Di depan makam kedua orang tuanya, Anton ingin menyampaikan sesuatu. Mengadukan kepedihan hatinya. Sejenak menyandarkan hatinya yang rapuh. Vonis kanker untuk ketiga kali sungguh tak mudah. Accute Lymphocytic Leukemia stadium 3B. Mungkin waktunya sudah tak lama lagi.
“Kira-kira, makam di sebelah itu pre need atau bukan ya?” tanya Alina penasaran. Kebanyakan makam yang masih kosong di San Diego Hills telah dipesan.
Anton tak menjawab. Andai saja Alina tahu. Makam yang ditanyakannya sudah dipesan oleh suaminya sendiri.
Pria berdarah Jawa-Jerman-Skotlandia itu sengaja memesan unit makam di San Diego Hills. Bukan bermaksud sombong, tapi karena ia ingin dimakamkan di dekat kedua orang tuanya.
“Bunda, di sini kita nggak boleh foto ya?” tanya Chelsea tiba-tiba. Membuat perhatian Alina teralih seketika.
Saat Alina sibuk menjawab pertanyaan Chelsea, Anton menggeser posisi tubuhnya. Kini ia lebih dekat ke pusara. Mengelus lembut nisan bertuliskan nama Ayah-Bundanya, Anton berbisik.

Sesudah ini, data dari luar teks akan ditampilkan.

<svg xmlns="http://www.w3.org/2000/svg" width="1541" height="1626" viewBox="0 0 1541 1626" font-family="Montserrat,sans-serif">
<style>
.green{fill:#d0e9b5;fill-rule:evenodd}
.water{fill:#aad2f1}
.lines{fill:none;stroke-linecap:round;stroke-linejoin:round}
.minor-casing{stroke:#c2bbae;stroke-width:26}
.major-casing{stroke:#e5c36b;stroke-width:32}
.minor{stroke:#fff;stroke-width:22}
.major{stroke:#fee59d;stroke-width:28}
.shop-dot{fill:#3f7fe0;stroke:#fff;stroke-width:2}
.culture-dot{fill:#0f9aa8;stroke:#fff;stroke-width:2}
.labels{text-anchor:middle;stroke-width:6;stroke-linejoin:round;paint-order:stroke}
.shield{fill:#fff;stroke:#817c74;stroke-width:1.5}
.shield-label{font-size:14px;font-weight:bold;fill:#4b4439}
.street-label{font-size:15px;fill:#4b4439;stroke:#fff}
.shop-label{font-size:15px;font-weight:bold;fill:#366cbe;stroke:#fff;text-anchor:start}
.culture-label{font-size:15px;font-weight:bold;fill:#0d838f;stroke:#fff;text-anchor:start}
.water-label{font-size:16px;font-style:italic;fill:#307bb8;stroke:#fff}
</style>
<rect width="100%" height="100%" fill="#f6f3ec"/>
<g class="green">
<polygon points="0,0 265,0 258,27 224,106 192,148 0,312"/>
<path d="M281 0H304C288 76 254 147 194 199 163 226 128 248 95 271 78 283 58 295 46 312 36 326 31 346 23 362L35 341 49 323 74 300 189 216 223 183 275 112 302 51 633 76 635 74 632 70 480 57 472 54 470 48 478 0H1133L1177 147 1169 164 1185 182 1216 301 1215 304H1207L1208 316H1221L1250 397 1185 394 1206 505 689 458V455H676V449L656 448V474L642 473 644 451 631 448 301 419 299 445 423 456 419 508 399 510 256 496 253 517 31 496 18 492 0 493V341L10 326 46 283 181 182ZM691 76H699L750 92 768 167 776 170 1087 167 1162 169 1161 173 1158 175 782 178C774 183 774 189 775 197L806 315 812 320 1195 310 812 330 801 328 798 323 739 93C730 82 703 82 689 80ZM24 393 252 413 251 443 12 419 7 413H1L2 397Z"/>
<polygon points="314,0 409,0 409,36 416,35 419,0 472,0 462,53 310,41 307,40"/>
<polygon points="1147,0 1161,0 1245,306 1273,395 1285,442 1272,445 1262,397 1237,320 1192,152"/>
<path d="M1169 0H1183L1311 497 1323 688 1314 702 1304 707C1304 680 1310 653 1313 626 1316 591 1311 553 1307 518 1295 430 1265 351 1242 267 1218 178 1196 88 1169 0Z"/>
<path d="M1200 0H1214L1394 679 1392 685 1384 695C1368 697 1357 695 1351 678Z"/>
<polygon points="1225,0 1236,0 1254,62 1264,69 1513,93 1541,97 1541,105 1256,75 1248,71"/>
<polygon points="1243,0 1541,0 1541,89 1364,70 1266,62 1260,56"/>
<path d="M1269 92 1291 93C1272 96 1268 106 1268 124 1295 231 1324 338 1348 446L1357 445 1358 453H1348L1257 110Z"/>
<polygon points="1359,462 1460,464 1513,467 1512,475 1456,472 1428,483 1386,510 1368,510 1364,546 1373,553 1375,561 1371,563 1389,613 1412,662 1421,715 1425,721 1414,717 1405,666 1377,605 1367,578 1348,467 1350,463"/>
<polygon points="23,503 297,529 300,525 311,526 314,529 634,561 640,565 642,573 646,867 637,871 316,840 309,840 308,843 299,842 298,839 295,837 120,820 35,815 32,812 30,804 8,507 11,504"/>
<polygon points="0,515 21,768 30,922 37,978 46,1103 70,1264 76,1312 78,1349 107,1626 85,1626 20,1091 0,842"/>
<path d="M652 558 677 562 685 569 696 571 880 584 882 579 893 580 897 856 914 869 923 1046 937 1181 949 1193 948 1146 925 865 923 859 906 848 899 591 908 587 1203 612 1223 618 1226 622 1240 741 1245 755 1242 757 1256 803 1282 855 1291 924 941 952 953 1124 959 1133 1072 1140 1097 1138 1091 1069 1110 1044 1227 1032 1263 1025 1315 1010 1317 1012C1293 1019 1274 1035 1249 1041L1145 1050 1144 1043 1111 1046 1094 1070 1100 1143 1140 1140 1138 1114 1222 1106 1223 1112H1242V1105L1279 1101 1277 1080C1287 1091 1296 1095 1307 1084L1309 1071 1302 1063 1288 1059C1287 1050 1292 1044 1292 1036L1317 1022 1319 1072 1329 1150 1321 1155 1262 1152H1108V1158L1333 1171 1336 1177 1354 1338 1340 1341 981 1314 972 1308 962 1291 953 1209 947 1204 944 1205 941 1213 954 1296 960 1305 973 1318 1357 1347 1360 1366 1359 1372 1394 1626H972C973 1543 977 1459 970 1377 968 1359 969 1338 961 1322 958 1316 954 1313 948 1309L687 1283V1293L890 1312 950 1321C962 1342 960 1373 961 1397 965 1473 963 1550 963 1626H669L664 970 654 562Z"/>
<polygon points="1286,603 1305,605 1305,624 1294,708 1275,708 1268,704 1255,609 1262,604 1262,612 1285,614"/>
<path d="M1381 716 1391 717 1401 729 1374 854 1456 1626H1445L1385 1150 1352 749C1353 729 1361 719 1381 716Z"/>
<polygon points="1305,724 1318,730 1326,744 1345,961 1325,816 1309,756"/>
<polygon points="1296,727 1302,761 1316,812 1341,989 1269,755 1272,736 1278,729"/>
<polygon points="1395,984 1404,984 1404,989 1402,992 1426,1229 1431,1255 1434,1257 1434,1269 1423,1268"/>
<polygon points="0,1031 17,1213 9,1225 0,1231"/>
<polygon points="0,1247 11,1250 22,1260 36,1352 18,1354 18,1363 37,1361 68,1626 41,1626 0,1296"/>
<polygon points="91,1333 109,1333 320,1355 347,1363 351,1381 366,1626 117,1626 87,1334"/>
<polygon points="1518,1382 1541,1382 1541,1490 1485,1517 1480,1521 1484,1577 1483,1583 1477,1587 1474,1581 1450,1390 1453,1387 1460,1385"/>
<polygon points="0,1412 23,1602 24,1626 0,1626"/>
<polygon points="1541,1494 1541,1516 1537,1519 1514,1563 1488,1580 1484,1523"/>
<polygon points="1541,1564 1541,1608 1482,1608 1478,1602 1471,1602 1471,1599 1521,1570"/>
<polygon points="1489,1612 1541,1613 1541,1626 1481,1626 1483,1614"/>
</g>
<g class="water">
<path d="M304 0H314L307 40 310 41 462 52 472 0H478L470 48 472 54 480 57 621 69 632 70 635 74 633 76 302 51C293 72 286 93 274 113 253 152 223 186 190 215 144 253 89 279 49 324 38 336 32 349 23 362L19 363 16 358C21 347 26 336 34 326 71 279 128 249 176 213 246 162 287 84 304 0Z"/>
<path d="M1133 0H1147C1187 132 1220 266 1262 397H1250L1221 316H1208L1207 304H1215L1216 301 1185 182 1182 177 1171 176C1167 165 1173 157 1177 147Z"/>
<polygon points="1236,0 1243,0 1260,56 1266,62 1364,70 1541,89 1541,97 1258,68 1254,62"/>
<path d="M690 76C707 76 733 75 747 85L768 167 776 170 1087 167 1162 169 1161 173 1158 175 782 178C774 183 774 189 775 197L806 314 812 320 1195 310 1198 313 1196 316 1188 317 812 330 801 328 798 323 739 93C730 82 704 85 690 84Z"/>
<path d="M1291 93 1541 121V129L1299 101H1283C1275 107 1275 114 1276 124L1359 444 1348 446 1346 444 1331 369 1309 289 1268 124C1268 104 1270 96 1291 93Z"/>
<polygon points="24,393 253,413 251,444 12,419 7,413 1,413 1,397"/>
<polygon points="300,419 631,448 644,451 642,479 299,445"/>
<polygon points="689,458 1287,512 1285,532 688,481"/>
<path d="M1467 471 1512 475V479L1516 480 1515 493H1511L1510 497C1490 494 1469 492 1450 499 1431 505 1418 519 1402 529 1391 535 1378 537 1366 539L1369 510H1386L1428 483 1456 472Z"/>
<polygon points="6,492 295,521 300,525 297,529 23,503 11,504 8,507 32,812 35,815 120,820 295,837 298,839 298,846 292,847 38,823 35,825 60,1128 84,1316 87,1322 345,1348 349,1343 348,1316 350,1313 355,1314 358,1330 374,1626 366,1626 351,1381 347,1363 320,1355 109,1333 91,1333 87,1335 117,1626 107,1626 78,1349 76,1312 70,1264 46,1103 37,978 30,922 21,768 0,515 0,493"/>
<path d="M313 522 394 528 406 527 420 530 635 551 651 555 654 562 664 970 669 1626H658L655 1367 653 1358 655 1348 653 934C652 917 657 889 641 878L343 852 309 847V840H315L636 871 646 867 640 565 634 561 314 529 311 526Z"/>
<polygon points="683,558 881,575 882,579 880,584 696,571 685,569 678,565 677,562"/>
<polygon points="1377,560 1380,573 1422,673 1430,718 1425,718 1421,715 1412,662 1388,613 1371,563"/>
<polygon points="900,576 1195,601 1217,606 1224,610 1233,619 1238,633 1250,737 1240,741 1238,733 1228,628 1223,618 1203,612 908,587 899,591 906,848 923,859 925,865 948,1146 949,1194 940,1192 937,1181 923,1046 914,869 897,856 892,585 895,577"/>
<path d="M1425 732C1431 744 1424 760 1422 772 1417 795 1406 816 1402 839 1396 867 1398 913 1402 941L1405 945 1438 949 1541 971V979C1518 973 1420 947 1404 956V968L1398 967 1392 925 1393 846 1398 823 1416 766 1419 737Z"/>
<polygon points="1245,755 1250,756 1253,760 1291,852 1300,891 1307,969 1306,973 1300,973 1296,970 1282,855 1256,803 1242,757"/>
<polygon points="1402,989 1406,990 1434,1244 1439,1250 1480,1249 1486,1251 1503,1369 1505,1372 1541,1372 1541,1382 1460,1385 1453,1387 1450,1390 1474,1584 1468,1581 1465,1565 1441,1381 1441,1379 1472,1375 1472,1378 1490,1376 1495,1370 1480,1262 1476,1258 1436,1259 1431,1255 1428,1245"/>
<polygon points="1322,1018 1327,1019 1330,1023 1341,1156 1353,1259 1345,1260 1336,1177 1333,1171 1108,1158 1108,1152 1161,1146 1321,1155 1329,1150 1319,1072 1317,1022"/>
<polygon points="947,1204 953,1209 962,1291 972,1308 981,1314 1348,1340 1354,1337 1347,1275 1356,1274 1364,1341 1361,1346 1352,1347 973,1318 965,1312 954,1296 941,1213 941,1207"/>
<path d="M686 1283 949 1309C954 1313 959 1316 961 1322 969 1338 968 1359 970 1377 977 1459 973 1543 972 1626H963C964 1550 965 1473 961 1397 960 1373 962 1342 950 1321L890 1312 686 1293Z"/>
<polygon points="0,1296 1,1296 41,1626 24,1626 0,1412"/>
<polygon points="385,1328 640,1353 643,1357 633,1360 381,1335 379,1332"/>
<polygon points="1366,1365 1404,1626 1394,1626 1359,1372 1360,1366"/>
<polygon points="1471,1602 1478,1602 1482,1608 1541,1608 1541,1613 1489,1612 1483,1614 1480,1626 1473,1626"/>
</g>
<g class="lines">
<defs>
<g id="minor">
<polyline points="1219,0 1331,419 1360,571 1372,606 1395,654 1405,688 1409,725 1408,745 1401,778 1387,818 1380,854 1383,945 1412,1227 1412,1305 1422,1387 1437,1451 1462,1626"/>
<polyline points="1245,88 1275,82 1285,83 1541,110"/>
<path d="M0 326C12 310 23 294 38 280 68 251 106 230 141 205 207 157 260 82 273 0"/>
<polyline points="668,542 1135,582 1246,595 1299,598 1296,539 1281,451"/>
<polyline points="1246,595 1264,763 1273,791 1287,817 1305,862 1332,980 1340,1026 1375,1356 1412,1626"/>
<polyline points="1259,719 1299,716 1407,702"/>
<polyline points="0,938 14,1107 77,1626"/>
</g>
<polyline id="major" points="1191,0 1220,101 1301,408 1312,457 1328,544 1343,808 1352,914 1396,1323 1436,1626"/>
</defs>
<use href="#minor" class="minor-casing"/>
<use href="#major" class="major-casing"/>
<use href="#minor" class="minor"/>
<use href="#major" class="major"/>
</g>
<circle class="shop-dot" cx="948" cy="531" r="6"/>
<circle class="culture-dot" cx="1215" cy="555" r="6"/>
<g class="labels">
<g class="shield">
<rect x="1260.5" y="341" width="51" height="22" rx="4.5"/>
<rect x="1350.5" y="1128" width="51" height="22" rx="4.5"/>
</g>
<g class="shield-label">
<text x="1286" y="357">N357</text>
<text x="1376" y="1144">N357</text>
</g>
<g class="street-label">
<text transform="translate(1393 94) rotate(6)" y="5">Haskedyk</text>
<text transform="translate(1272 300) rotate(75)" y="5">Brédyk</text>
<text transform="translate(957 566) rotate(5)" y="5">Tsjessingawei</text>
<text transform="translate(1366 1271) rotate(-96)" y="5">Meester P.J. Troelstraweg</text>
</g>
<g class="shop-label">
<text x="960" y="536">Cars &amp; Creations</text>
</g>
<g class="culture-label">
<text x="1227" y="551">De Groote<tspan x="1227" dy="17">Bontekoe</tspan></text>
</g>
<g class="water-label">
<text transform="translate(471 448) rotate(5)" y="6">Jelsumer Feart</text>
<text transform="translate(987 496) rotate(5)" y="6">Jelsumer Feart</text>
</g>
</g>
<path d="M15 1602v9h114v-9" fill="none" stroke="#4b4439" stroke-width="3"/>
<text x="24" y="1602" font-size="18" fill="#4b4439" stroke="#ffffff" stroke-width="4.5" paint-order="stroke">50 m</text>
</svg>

“Ayah...Bunda, aku kena Cancer lagi.”
**
Seperti asumsi Anton, perjalanan ke Jakarta cukup lancar. Kemacetan parah justru terjadi di arah sebaliknya. Ia memperlihatkan hal itu pada Alina di tengah perjalanan mereka.
“Iya...kali ini kamu benar.” Alina membenarkan.
Alhasil, mereka menikmati sisa perjalanan yang terasa lancar itu. Tetap saja Anton tak mau digantikan. Jakarta adalah tujuan mereka selanjutnya. Tidak membuang-buang waktu di jalan, mereka ingin segera sampai di tempat tujuan demi mengejar waktu berbuka puasa.
“Pierre sudah menunggu?” tanya Alina.